:: Record extracts ::
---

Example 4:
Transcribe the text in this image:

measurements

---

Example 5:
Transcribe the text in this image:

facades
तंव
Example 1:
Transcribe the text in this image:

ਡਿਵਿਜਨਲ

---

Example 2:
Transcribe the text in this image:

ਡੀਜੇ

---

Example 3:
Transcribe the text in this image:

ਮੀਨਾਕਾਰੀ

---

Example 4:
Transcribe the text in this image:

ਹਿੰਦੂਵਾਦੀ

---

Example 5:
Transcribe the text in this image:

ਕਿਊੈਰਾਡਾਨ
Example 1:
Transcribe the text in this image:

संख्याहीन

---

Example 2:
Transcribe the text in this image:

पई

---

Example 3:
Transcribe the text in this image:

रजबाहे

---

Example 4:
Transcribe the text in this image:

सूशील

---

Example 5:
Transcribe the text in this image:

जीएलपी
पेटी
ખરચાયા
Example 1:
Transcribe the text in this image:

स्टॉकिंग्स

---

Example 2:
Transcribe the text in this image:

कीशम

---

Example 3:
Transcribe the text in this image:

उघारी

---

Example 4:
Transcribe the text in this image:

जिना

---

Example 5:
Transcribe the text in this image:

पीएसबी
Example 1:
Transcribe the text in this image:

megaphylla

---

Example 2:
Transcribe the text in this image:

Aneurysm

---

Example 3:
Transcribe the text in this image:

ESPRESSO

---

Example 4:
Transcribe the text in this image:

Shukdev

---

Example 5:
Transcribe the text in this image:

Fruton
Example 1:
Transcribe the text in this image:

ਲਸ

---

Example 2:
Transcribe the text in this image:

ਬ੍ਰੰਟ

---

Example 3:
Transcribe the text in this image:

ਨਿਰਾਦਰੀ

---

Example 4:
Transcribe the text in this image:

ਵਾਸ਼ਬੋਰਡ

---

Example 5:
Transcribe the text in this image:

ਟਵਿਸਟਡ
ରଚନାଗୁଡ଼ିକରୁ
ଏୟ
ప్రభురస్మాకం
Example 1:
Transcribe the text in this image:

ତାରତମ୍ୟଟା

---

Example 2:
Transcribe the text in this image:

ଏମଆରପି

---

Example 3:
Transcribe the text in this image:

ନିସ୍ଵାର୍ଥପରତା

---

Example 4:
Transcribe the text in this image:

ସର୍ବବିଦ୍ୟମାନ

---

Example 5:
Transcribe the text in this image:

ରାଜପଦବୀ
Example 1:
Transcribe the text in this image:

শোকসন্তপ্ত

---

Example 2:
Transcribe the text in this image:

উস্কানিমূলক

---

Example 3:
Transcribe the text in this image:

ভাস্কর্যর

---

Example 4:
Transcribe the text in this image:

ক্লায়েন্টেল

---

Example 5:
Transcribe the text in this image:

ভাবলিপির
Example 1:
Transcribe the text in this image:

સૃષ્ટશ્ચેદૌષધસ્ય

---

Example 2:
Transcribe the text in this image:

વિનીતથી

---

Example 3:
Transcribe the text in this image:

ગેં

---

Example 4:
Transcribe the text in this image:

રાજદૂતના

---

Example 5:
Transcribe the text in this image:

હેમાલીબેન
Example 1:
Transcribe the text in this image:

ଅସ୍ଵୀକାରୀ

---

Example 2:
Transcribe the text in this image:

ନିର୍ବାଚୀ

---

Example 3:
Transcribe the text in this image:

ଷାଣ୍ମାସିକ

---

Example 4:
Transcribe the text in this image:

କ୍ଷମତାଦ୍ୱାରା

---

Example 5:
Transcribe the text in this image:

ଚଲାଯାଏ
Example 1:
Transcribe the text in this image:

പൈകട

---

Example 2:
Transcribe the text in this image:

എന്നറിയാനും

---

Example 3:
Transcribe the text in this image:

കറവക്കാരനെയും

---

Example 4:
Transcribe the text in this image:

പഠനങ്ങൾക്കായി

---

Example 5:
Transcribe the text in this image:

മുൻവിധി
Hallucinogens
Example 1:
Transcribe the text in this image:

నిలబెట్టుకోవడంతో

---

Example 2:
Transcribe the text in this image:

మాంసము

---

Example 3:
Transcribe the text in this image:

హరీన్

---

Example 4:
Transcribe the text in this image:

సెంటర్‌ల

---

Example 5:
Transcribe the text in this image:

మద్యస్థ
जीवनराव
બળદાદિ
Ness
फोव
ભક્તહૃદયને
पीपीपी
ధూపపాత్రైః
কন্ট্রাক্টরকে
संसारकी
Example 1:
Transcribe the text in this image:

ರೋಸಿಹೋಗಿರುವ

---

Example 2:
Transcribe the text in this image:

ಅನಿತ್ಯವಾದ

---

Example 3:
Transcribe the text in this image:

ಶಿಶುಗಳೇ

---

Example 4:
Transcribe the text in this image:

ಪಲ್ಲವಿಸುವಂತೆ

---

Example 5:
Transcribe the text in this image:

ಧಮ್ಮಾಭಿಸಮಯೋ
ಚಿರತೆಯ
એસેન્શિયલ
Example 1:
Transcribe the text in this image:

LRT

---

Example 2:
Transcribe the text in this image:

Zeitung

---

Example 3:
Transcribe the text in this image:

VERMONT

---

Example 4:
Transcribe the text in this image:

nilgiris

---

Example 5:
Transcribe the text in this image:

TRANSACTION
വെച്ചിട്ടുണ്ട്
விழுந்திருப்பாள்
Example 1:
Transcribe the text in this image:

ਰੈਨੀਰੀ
:::
Task to carry out ::
Turn the data above, from its first line through the line containing "উস্কানিমূলক", into a Markdown table with the columns Row and Line. Leave out blank lines.

Worked answer ::
| Row | Line |
|---|---|
| 1 | --- |
| 2 | Example 4: |
| 3 | Transcribe the text in this image: |
| 4 | measurements |
| 5 | --- |
| 6 | Example 5: |
| 7 | Transcribe the text in this image: |
| 8 | facades |
| 9 | तंव |
| 10 | Example 1: |
| 11 | Transcribe the text in this image: |
| 12 | ਡਿਵਿਜਨਲ |
| 13 | --- |
| 14 | Example 2: |
| 15 | Transcribe the text in this image: |
| 16 | ਡੀਜੇ |
| 17 | --- |
| 18 | Example 3: |
| 19 | Transcribe the text in this image: |
| 20 | ਮੀਨਾਕਾਰੀ |
| 21 | --- |
| 22 | Example 4: |
| 23 | Transcribe the text in this image: |
| 24 | ਹਿੰਦੂਵਾਦੀ |
| 25 | --- |
| 26 | Example 5: |
| 27 | Transcribe the text in this image: |
| 28 | ਕਿਊੈਰਾਡਾਨ |
| 29 | Example 1: |
| 30 | Transcribe the text in this image: |
| 31 | संख्याहीन |
| 32 | --- |
| 33 | Example 2: |
| 34 | Transcribe the text in this image: |
| 35 | पई |
| 36 | --- |
| 37 | Example 3: |
| 38 | Transcribe the text in this image: |
| 39 | रजबाहे |
| 40 | --- |
| 41 | Example 4: |
| 42 | Transcribe the text in this image: |
| 43 | सूशील |
| 44 | --- |
| 45 | Example 5: |
| 46 | Transcribe the text in this image: |
| 47 | जीएलपी |
| 48 | पेटी |
| 49 | ખરચાયા |
| 50 | Example 1: |
| 51 | Transcribe the text in this image: |
| 52 | स्टॉकिंग्स |
| 53 | --- |
| 54 | Example 2: |
| 55 | Transcribe the text in this image: |
| 56 | कीशम |
| 57 | --- |
| 58 | Example 3: |
| 59 | Transcribe the text in this image: |
| 60 | उघारी |
| 61 | --- |
| 62 | Example 4: |
| 63 | Transcribe the text in this image: |
| 64 | जिना |
| 65 | --- |
| 66 | Example 5: |
| 67 | Transcribe the text in this image: |
| 68 | पीएसबी |
| 69 | Example 1: |
| 70 | Transcribe the text in this image: |
| 71 | megaphylla |
| 72 | --- |
| 73 | Example 2: |
| 74 | Transcribe the text in this image: |
| 75 | Aneurysm |
| 76 | --- |
| 77 | Example 3: |
| 78 | Transcribe the text in this image: |
| 79 | ESPRESSO |
| 80 | --- |
| 81 | Example 4: |
| 82 | Transcribe the text in this image: |
| 83 | Shukdev |
| 84 | --- |
| 85 | Example 5: |
| 86 | Transcribe the text in this image: |
| 87 | Fruton |
| 88 | Example 1: |
| 89 | Transcribe the text in this image: |
| 90 | ਲਸ |
| 91 | --- |
| 92 | Example 2: |
| 93 | Transcribe the text in this image: |
| 94 | ਬ੍ਰੰਟ |
| 95 | --- |
| 96 | Example 3: |
| 97 | Transcribe the text in this image: |
| 98 | ਨਿਰਾਦਰੀ |
| 99 | --- |
| 100 | Example 4: |
| 101 | Transcribe the text in this image: |
| 102 | ਵਾਸ਼ਬੋਰਡ |
| 103 | --- |
| 104 | Example 5: |
| 105 | Transcribe the text in this image: |
| 106 | ਟਵਿਸਟਡ |
| 107 | ରଚନାଗୁଡ଼ିକରୁ |
| 108 | ଏୟ |
| 109 | ప్రభురస్మాకం |
| 110 | Example 1: |
| 111 | Transcribe the text in this image: |
| 112 | ତାରତମ୍ୟଟା |
| 113 | --- |
| 114 | Example 2: |
| 115 | Transcribe the text in this image: |
| 116 | ଏମଆରପି |
| 117 | --- |
| 118 | Example 3: |
| 119 | Transcribe the text in this image: |
| 120 | ନିସ୍ଵାର୍ଥପରତା |
| 121 | --- |
| 122 | Example 4: |
| 123 | Transcribe the text in this image: |
| 124 | ସର୍ବବିଦ୍ୟମାନ |
| 125 | --- |
| 126 | Example 5: |
| 127 | Transcribe the text in this image: |
| 128 | ରାଜପଦବୀ |
| 129 | Example 1: |
| 130 | Transcribe the text in this image: |
| 131 | শোকসন্তপ্ত |
| 132 | --- |
| 133 | Example 2: |
| 134 | Transcribe the text in this image: |
| 135 | উস্কানিমূলক |